Give the rows below as a JSON list of strings, one string per line, from the first line through the line containing "[ConfigMap Volume, text", with both of those lines included. Leave out blank lines and the pictures.

Content starts

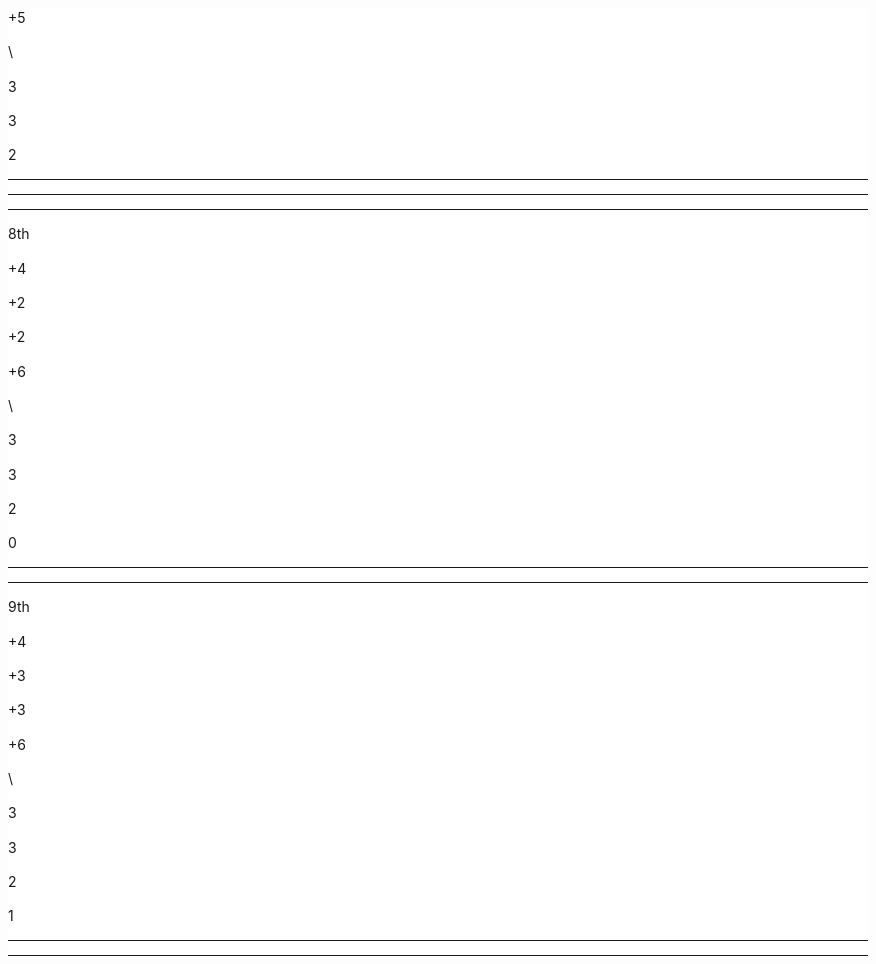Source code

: +5

\

3

3

2

---

---

---

8th

+4

+2

+2

+6

\

3

3

2

0

---

---

9th

+4

+3

+3

+6

\

3

3

2

1

---

---

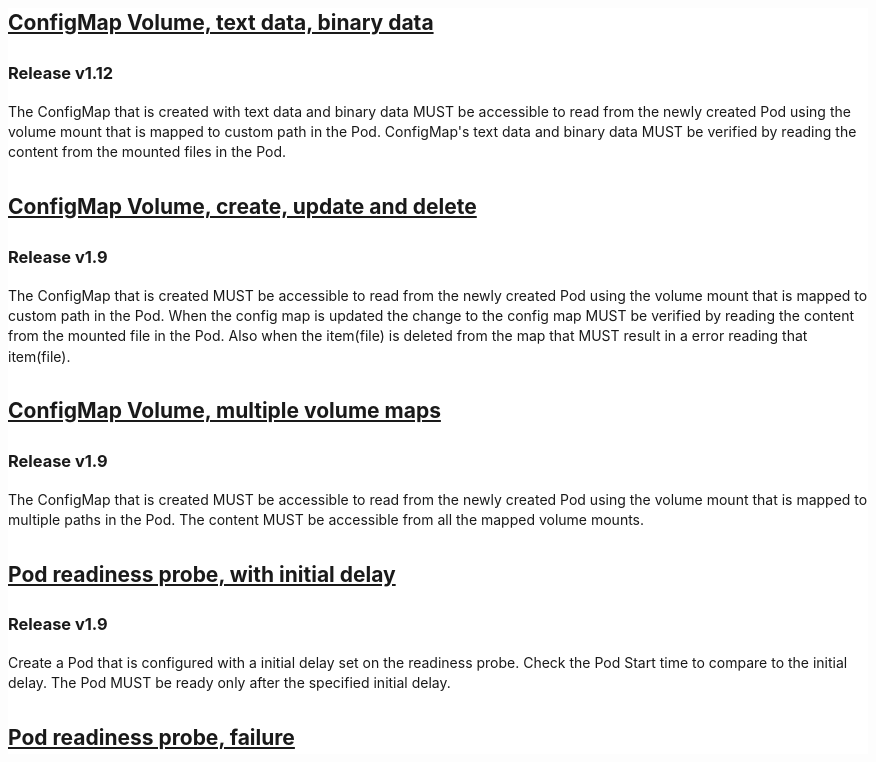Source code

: ## [ConfigMap Volume, text data, binary data](https://github.com/kubernetes/kubernetes/tree/v1.13.0/zfs/home/heyste/ii/kubernetes-for-conformance/test/e2e/common/configmap_volume.go#L193)

### Release v1.12
The ConfigMap that is created with text data and binary data MUST be accessible to read from the newly created Pod using the volume mount that is mapped to custom path in the Pod. ConfigMap's text data and binary data MUST be verified by reading the content from the mounted files in the Pod.



## [ConfigMap Volume, create, update and delete](https://github.com/kubernetes/kubernetes/tree/v1.13.0/zfs/home/heyste/ii/kubernetes-for-conformance/test/e2e/common/configmap_volume.go#L289)

### Release v1.9
The ConfigMap that is created MUST be accessible to read from the newly created Pod using the volume mount that is mapped to custom path in the Pod. When the config map is updated the change to the config map MUST be verified by reading the content from the mounted file in the Pod. Also when the item(file) is deleted from the map that MUST result in a error reading that item(file).



## [ConfigMap Volume, multiple volume maps](https://github.com/kubernetes/kubernetes/tree/v1.13.0/zfs/home/heyste/ii/kubernetes-for-conformance/test/e2e/common/configmap_volume.go#L472)

### Release v1.9
The ConfigMap that is created MUST be accessible to read from the newly created Pod using the volume mount that is mapped to multiple paths in the Pod. The content MUST be accessible from all the mapped volume mounts.



## [Pod readiness probe, with initial delay](https://github.com/kubernetes/kubernetes/tree/v1.13.0/zfs/home/heyste/ii/kubernetes-for-conformance/test/e2e/common/container_probe.go#L57)

### Release v1.9
Create a Pod that is configured with a initial delay set on the readiness probe. Check the Pod Start time to compare to the initial delay. The Pod MUST be ready only after the specified initial delay.



## [Pod readiness probe, failure](https://github.com/kubernetes/kubernetes/tree/v1.13.0/zfs/home/heyste/ii/kubernetes-for-conformance/test/e2e/common/container_probe.go#L90)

Content ends

Result
[
  "Source code",
  ": +5",
  "\\",
  "3",
  "3",
  "2",
  "---",
  "---",
  "---",
  "8th",
  "+4",
  "+2",
  "+2",
  "+6",
  "\\",
  "3",
  "3",
  "2",
  "0",
  "---",
  "---",
  "9th",
  "+4",
  "+3",
  "+3",
  "+6",
  "\\",
  "3",
  "3",
  "2",
  "1",
  "---",
  "---",
  "Source code",
  ": ## [ConfigMap Volume, text data, binary data](https://github.com/kubernetes/kubernetes/tree/v1.13.0/zfs/home/heyste/ii/kubernetes-for-conformance/test/e2e/common/configmap_volume.go#L193)"
]